Example 3: Determine the value of D in the sequence of numbers: 11, 17, 23, 29, D, 41, 47, 53

Ans: By adding the number 6 to the given sequence, we can see the pattern of every number increasing.

11 + 6 = 17, 17 + 6 = 23, and so on.

Hence, the missing number D is 29 + 6 = 35.

Try Some Yourself

Now that we have solved a few examples, let’s see if you can solve some on your own too.

Q 1. Find the value of A and B in 0, A, 8, 15, and B.

Ans: A = 3 and B = 24.

Hint: Subtract one from the square of the position of the term.

Q 2. Find the value of R and S in R, 2, 3, 4, S.

Ans: R = 1 and S = 5.

Q 3. Find the missing numbers in the pattern: 8, ______, 16, ______, 24, 28, 32.

Ans: 12, 20


Learning patterns improves our ability to spot patterns. We see a pattern that prompts us to think about and determine the rule that will allow the pattern to continue. We use rules to find terms missing from a given pattern. Rules can be found using the relation and difference between two consecutive numbers in a pattern. A pattern in maths is a set of numbers that relate to each other, forming a sequence.
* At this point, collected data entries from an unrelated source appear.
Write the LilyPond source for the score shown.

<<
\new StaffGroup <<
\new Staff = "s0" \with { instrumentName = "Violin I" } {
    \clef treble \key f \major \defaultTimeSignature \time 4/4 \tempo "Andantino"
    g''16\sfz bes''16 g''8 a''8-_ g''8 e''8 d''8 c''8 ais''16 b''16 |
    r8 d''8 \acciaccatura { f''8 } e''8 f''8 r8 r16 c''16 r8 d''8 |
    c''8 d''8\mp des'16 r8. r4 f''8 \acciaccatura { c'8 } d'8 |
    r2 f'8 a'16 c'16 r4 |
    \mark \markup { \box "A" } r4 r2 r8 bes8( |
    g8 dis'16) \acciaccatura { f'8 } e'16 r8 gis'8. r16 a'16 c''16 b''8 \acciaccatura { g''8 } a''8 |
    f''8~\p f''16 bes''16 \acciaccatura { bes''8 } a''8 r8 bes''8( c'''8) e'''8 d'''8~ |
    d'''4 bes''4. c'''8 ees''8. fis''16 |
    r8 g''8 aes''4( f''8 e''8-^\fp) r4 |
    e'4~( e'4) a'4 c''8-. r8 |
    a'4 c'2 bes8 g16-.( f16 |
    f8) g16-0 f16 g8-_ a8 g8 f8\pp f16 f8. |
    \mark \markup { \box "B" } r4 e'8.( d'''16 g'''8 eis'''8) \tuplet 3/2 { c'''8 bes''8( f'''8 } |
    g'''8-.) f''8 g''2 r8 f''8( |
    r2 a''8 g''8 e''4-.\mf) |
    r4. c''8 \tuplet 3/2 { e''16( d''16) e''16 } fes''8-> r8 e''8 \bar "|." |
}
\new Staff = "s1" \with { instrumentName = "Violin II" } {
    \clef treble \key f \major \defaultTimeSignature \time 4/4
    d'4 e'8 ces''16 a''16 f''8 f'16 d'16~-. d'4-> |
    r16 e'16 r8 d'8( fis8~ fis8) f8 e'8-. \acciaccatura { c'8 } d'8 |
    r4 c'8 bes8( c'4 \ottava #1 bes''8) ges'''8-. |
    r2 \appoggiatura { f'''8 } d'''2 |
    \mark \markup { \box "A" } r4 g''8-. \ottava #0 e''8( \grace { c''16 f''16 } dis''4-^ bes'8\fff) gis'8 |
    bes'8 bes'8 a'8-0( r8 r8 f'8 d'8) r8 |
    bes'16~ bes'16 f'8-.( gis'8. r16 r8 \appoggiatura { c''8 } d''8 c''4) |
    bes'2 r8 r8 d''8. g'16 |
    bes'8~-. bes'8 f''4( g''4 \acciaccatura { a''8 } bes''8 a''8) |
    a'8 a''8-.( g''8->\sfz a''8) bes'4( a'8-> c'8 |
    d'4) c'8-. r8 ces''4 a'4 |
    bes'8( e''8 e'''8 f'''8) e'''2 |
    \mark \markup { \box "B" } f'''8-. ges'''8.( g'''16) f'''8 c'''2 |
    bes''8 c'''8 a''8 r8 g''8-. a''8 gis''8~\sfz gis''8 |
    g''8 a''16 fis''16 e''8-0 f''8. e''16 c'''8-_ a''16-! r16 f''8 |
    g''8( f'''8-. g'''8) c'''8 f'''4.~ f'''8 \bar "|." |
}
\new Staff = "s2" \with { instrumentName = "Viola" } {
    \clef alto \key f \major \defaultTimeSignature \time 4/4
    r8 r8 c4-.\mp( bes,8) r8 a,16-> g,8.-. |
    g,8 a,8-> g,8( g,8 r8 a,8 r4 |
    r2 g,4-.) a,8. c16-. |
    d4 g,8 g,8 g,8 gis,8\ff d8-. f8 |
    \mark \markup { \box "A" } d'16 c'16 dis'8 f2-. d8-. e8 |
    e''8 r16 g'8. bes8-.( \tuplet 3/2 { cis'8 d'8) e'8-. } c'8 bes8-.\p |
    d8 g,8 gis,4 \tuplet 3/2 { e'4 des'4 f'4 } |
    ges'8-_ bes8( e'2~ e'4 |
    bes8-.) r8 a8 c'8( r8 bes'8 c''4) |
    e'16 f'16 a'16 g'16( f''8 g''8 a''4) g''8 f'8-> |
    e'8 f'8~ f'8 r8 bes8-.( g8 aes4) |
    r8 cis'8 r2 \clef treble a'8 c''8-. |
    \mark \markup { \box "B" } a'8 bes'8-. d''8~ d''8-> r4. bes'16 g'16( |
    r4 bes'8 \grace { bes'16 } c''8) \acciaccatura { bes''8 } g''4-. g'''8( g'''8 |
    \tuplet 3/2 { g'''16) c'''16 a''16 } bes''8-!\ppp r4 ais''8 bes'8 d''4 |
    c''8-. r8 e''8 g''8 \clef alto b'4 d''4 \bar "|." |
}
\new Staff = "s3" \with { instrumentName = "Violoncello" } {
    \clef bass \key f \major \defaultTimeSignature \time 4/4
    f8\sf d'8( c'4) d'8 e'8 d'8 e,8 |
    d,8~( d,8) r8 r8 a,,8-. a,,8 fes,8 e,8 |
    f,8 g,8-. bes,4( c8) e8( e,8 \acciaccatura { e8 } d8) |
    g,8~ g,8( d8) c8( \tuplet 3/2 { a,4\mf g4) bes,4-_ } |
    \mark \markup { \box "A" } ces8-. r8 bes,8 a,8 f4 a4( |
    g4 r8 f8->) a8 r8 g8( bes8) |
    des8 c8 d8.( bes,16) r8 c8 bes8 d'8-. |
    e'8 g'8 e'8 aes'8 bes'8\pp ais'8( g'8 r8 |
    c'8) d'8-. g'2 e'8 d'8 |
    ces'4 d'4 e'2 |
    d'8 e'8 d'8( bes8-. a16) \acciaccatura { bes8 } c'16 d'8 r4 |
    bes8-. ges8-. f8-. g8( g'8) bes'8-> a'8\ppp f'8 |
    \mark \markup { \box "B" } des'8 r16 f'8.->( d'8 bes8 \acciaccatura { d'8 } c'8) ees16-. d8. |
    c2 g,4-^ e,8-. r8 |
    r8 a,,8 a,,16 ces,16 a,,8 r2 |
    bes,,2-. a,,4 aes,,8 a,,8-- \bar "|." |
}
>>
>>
Number patterns can be of three types: Arithmetic, Geometric and Fibonacci patterns, while patterns have three types, namely, Repeating, Growing, and Shrinking. As the name suggests, repeating patterns have rules that repeat while the value of terms increases in Growing patterns and decreases in Shrinking patterns.

FAQs on Identifying Patterns and Rules

1. How are patterns and rules useful?

We can find patterns between things and their rules and use them to solve any problem or find a missing term.

2. What do you mean by arithmetic?

Arithmetic is the study of numbers and relations among them using various properties and using those properties to solve problems.

3. How do you identify patterns?

We can identify patterns by finding the relation or difference between two consecutive terms in a given pattern. We also need to find the nature of the pattern to understand how to identify rules.